目的:
以下の造形方法に関する引用文から、「前記n+1層目の粉末層形成工」から「に損傷が生じるおそれがある。」に至るまでをすべて、一字も変えずに書き写してください。

引用文:
┌────────

【解決手段】造形物の造形方法は、n層目の焼結層の上面に任意の高さを有する変形部が生じた場合、次のn+1層目の焼結層を形成する際に当該変形部が生じた領域を避けてn+1層目の粉末層にレーザを照射する。そして、当該未焼結部分は、n+2層目の粉末層を形成した後、n+2層目の粉末層とともに焼結される。
作成目標とする造形物の造形データに基づき、造形テーブル上に形成された金属の材料粉末からなる各粉末層の所定領域にレーザを照射し、焼結層を積層形成する造形物の造形方法であって、
最も上側に位置するn層目の焼結層の上面の3次元形状データを取得する3次元形状データ取得工程と、
前記3次元形状データに基づき、前記n層目の焼結層の上面に対して凸となる任意の高さの変形部が生じているか否かを検知する変形部検出工程と、
前記変形部が生じている場合、前記変形部が生じた領域の座標データを含む2次元データを生成する2次元データ生成工程と、
初期のn+1層目の造形データと前記2次元データの座標を一致させて比較し、前記初期のn+1層目の造形データにて定義されたレーザ照射領域から前記2次元データにて定義された前記変形部が生じた領域を除外した、修正後のn+1層目の造形データを生成する修正後のn+1層目の造形データ生成工程と、
前記n層目の焼結層上に前記n+1層目の粉末層を形成するn+1層目の粉末層形成工程と、
前記修正後のn+1層目の造形データに基づき、前記n+1層目の粉末層にレーザを照射して焼結することによりn+1層目の焼結層を形成する、変形部が生じた領域を除くn+1層目の焼結層形成工程と、
前記n+1層目の焼結層上にn+2層目の粉末層を形成するn+2層目の粉末層形成工程と、
n+2層目の造形データに基づき、前記n+1層目の粉末層の前記変形部が生じた領域および前記n+2層目の粉末層にレーザを照射して焼結することにより、前記変形部が生じた領域の前記n+1層目の焼結層およびn+2層目の焼結層を形成する、前記変形部が生じた領域の前記n+1層目の焼結層およびn+2層目の焼結層形成工程と、
を備えていることを特徴とする造形物の造形方法。
前記n+1層目の粉末層形成工程では、材料粉末が貯蓄されたリコータヘッドによって材料粉末を供給するとともに前記リコータヘッドに取り付けられたブラシ状のブラシブレードによって平坦化することにより、前記n層目の焼結層上に前記n+1層目の粉末層を形成することを特徴とする前記1に記載の造形物の造形方法。
【発明の開示】
【発明が解決しようとする課題】
【0004】
ここで、特許文献1に記載のような積層造形装置では、レーザ照射条件の設定ミスにより、レーザを照射して焼結層を形成する際に火花が飛び散り、この火花に含まれる材料粉末の残滓が焼結層の表面に付着して突起状の異常焼結部が発生することがある。そして、焼結層の上に形成される粉末層の厚みよりも発生した異常焼結部の高さが高い場合、当該粉末層の上面から異常焼結部が突出し、粉末層を平坦化させるブレードと異常焼結部とが衝突してブレードに損傷が生じるおそれがある。

└────────

与えられた情報:
┌────────

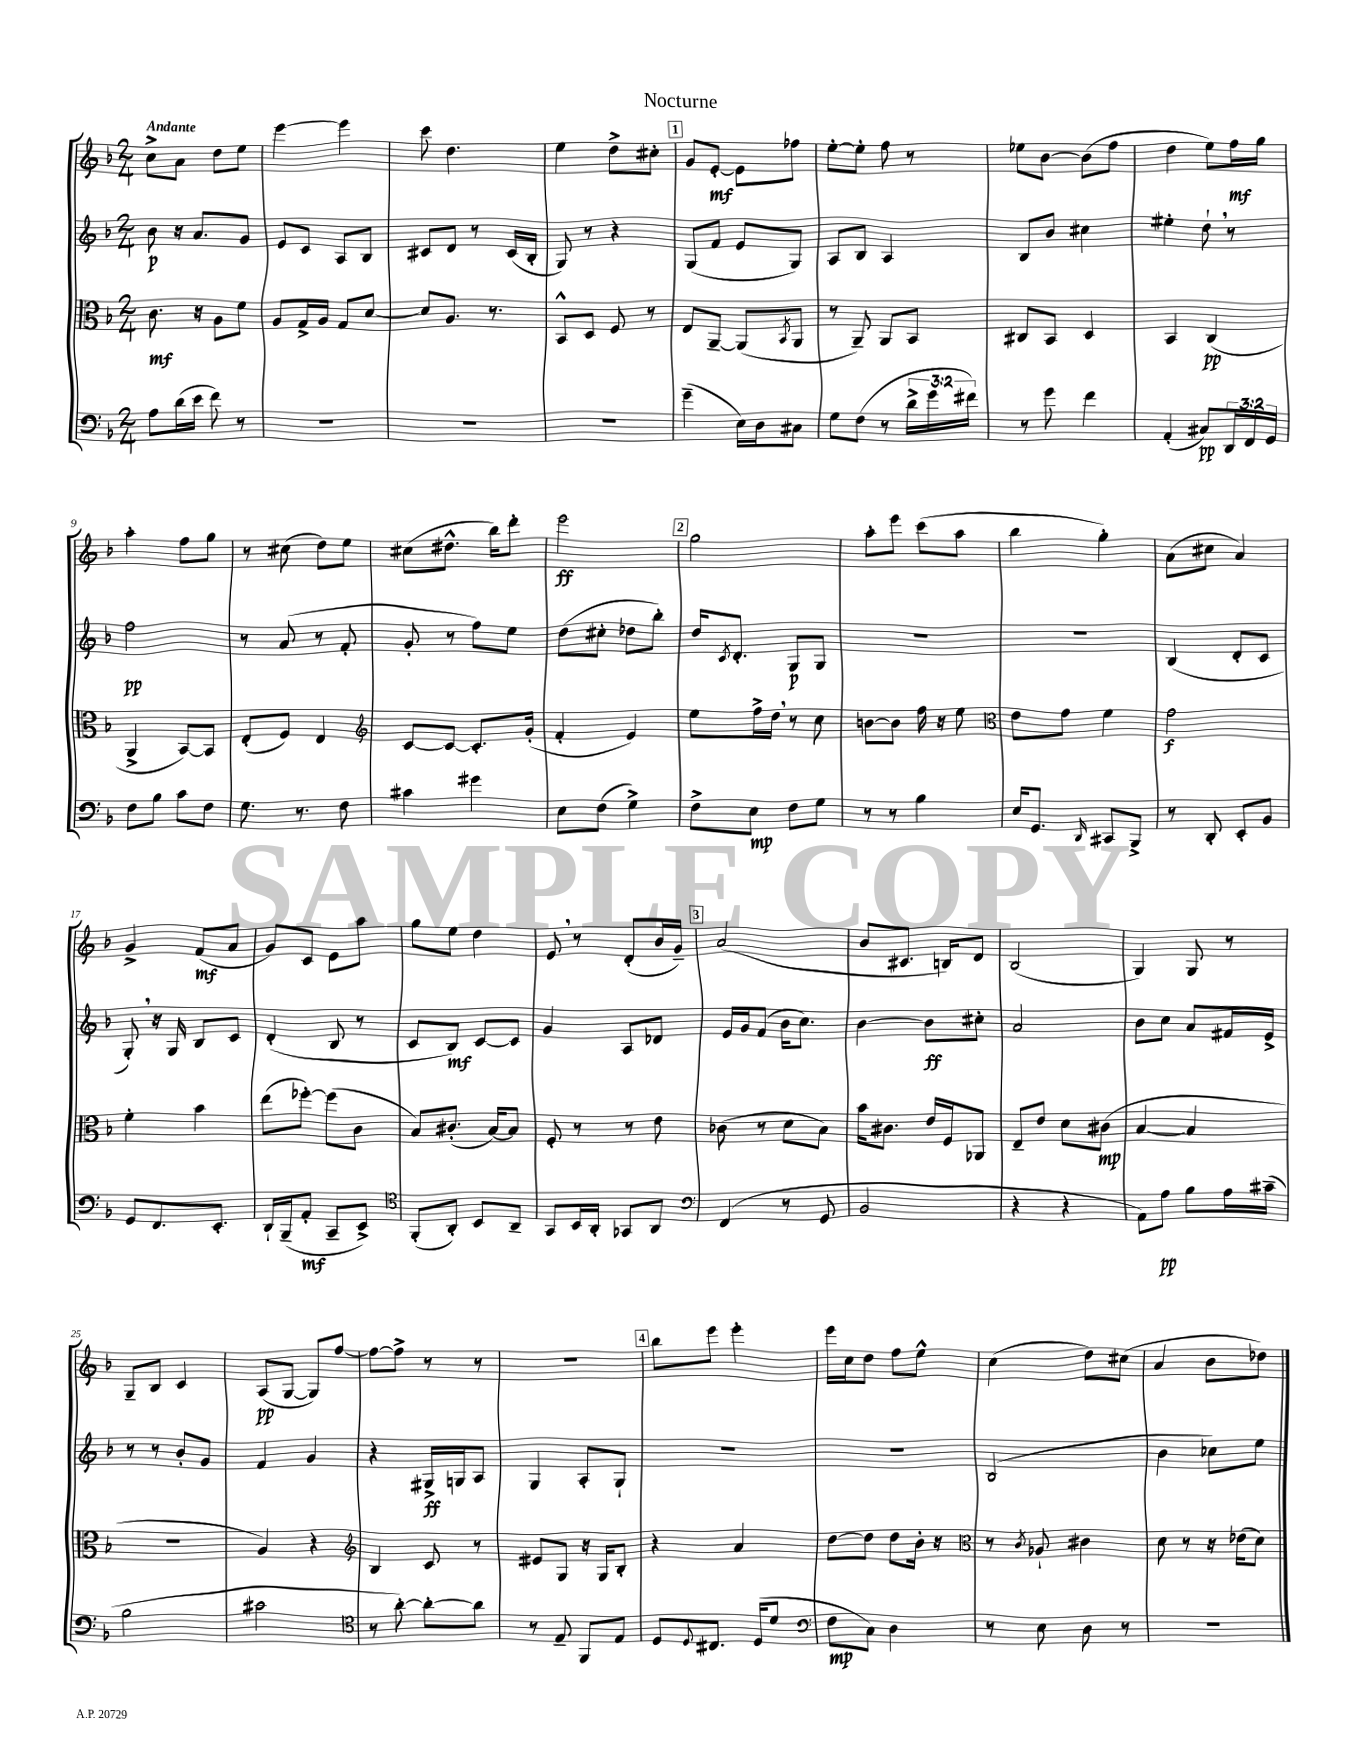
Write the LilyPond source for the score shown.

\header { title = "Nocturne" }
<<
\new StaffGroup <<
\new Staff = "s0" {
    \clef treble \key f \major \numericTimeSignature \time 2/4 \tempo "Andante"
    c''8-> a'8 d''8 e''8 |
    e'''4~ e'''4 |
    c'''8 d''4. |
    e''4 d''8-> cis''8-. |
    \mark \markup { \box "1" } g'8 e'8~-.\mf e'8 fes''8 |
    e''8~-. e''8-. f''8 r8 |
    ees''8 bes'8~ bes'8( f''8 |
    d''4 e''8) f''16\mf g''16 |
    a''4-. f''8 g''8 |
    r8 cis''8( d''8) e''8 |
    cis''8( dis''8.-^ bes''16) d'''8-. |
    e'''2\ff |
    \mark \markup { \box "2" } g''2 |
    a''8-. e'''8 c'''8( a''8 |
    bes''4 g''4-.) |
    a'8( cis''8 a'4) |
    g'4-> f'8\mf( a'8 |
    g'8) c'8 e'8 a''8 |
    g''8 e''8 d''4 |
    e'8 \breathe r8 d'8-.( bes'16 g'16--) |
    \mark \markup { \box "3" } a'2( |
    bes'8 cis'8. b16) d'8 |
    bes2( |
    g4) g8 r8 |
    g8-- bes8 c'4 |
    a8\pp( g8~ g8) f''8~ |
    f''8~ f''8-> r8 r8 |
    r2 |
    \mark \markup { \box "4" } bes''8 e'''8 e'''4-. |
    e'''16 c''16 d''8 f''8 e''8-^ |
    c''4( d''8) cis''8( |
    a'4 bes'8 des''8) \bar "|." |
}
\new Staff = "s1" {
    \clef treble \key f \major \numericTimeSignature \time 2/4
    bes'8\p r16 a'8. g'8 |
    e'8 c'8 a8 bes8 |
    cis'8 d'8 r8 cis'16( bes16-. |
    g8) r8 r4 |
    \mark \markup { \box "1" } g8( f'8 e'8 g8) |
    a8 bes8 a4 |
    bes8 bes'8 cis''4 |
    eis''4-. d''8-! \breathe r8 |
    f''2\pp |
    r8 a'8( r8 f'8-. |
    g'8-. r8 f''8) e''8 |
    d''8( cis''8-. des''8 bes''8-.) |
    \mark \markup { \box "2" } d''16 \acciaccatura { c'8 } d'8.-. g8\p g8 |
    R2 |
    R2 |
    bes4( d'8-. c'8 |
    g8-.) \breathe r16 g16 bes8 c'8 |
    d'4-.( bes8 r8 |
    c'8 bes8\mf) c'8~ c'8 |
    g'4 a8 des'8 |
    \mark \markup { \box "3" } e'16 g'16 f'8( bes'16 c''8.) |
    bes'4~ bes'8\ff cis''8-. |
    a'2 |
    bes'8 c''8 a'8 fis'16 e'16-> |
    r8 r8 bes'8-. g'8 |
    f'4 g'4 |
    r4 gis16->\ff g16 a8 |
    g4 a8-. g8-! |
    \mark \markup { \box "4" } R2 |
    R2 |
    bes2( |
    bes'4 ces''8) e''8 \bar "|." |
}
\new Staff = "s2" {
    \clef alto \key f \major \numericTimeSignature \time 2/4
    c'8.\mf r16 a8 f'8 |
    a8 g16-> a16 g8 d'8~ |
    d'8 a8. r8. |
    bes,8-^ d8 f8 r8 |
    \mark \markup { \box "1" } e8 a,8~-- a,8( \acciaccatura { bes,8 } a,8 |
    r8 a,8--) a,8 bes,8 |
    cis8 bes,8 d4 |
    bes,4 c4\pp( |
    a,4-> bes,8~) bes,8 |
    e8-.( f8) e4 |
    \clef treble c'8~ c'8~ c'8.-. g'16-.( |
    f'4-. e'4) |
    \mark \markup { \box "2" } e''8 f''16-> d''16 \breathe r8 c''8 |
    b'8~ b'8 f''16 r16 e''8 |
    \clef alto e'8 g'8 f'4 |
    g'2\f |
    f'4-. bes'4 |
    e''8( fes''8~-.) fes''8( c'8 |
    bes8) cis'8.-.( bes16~) bes8 |
    f8-. r8 r8 e'8 |
    \mark \markup { \box "3" } ces'8( r8 d'8 bes8) |
    bes'16 cis'8. e'16 f16 aes,8 |
    e8-- e'8 d'8 cis'8\mp( |
    bes4~ bes4 |
    r2 |
    a4) r4 |
    \clef treble bes4 c'8 r8 |
    eis'8 g8 r16 g16 bes8-. |
    \mark \markup { \box "4" } r4 a'4 |
    d''8~ d''8 d''8 bes'16-. r16 |
    \clef alto r8 \acciaccatura { c'8 } aes8-! cis'4 |
    d'8 r8 r16 ees'16( d'8) \bar "|." |
}
\new Staff = "s3" {
    \clef bass \key f \major \numericTimeSignature \time 2/4 \override Staff.TupletNumber.text = #tuplet-number::calc-fraction-text
    a8 d'16( e'16 f'8) r8 |
    R2 |
    R2 |
    R2 |
    \mark \markup { \box "1" } g'4--( e16) d16 cis8 |
    g8 f8( r8 \tuplet 3/2 { d'16-> g'16 fis'16) } |
    r8 g'8 f'4 |
    a,4-.( cis8\pp) \tuplet 3/2 { d,16 f,16 g,16 } |
    f8 bes8 c'8 f8 |
    g8. r8. f8 |
    cis'4 gis'4 |
    e8 f8( g4->) |
    \mark \markup { \box "2" } f8-> e8\mp f8 g8 |
    r8 r8 bes4 |
    e16 g,8. \grace { d,16 } cis,8 bes,,8-> |
    r8 d,8-. e,8-. bes,8 |
    g,8 f,8. e,8.-. |
    d,16-! bes,,16--( a,8-.\mf c,8-- e,8->) |
    \clef tenor f,8-.( a,8-.) bes,8 a,8-- |
    g,8 bes,16 a,16-. ges,8 a,8 |
    \mark \markup { \box "3" } \clef bass f,4( r8 g,8 |
    bes,2 |
    r4 r4 |
    a,8) a8\pp bes8 a16 cis'16--( |
    bes2 |
    cis'2 |
    \clef tenor r8 a'8~-.) a'8~-. a'8 |
    r8 e8-- f,8 e8 |
    \mark \markup { \box "4" } d8 \appoggiatura { d8 } cis8. d16( d'8 |
    \clef bass f8\mp c8) d4 |
    r8 e8 d8 r8 |
    r2 \bar "|." |
}
>>
>>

└────────

回答:
前記n+1層目の粉末層形成工程では、材料粉末が貯蓄されたリコータヘッドによって材料粉末を供給するとともに前記リコータヘッドに取り付けられたブラシ状のブラシブレードによって平坦化することにより、前記n層目の焼結層上に前記n+1層目の粉末層を形成することを特徴とする前記1に記載の造形物の造形方法。
【発明の開示】
【発明が解決しようとする課題】
【0004】
ここで、特許文献1に記載のような積層造形装置では、レーザ照射条件の設定ミスにより、レーザを照射して焼結層を形成する際に火花が飛び散り、この火花に含まれる材料粉末の残滓が焼結層の表面に付着して突起状の異常焼結部が発生することがある。そして、焼結層の上に形成される粉末層の厚みよりも発生した異常焼結部の高さが高い場合、当該粉末層の上面から異常焼結部が突出し、粉末層を平坦化させるブレードと異常焼結部とが衝突してブレードに損傷が生じるおそれがある。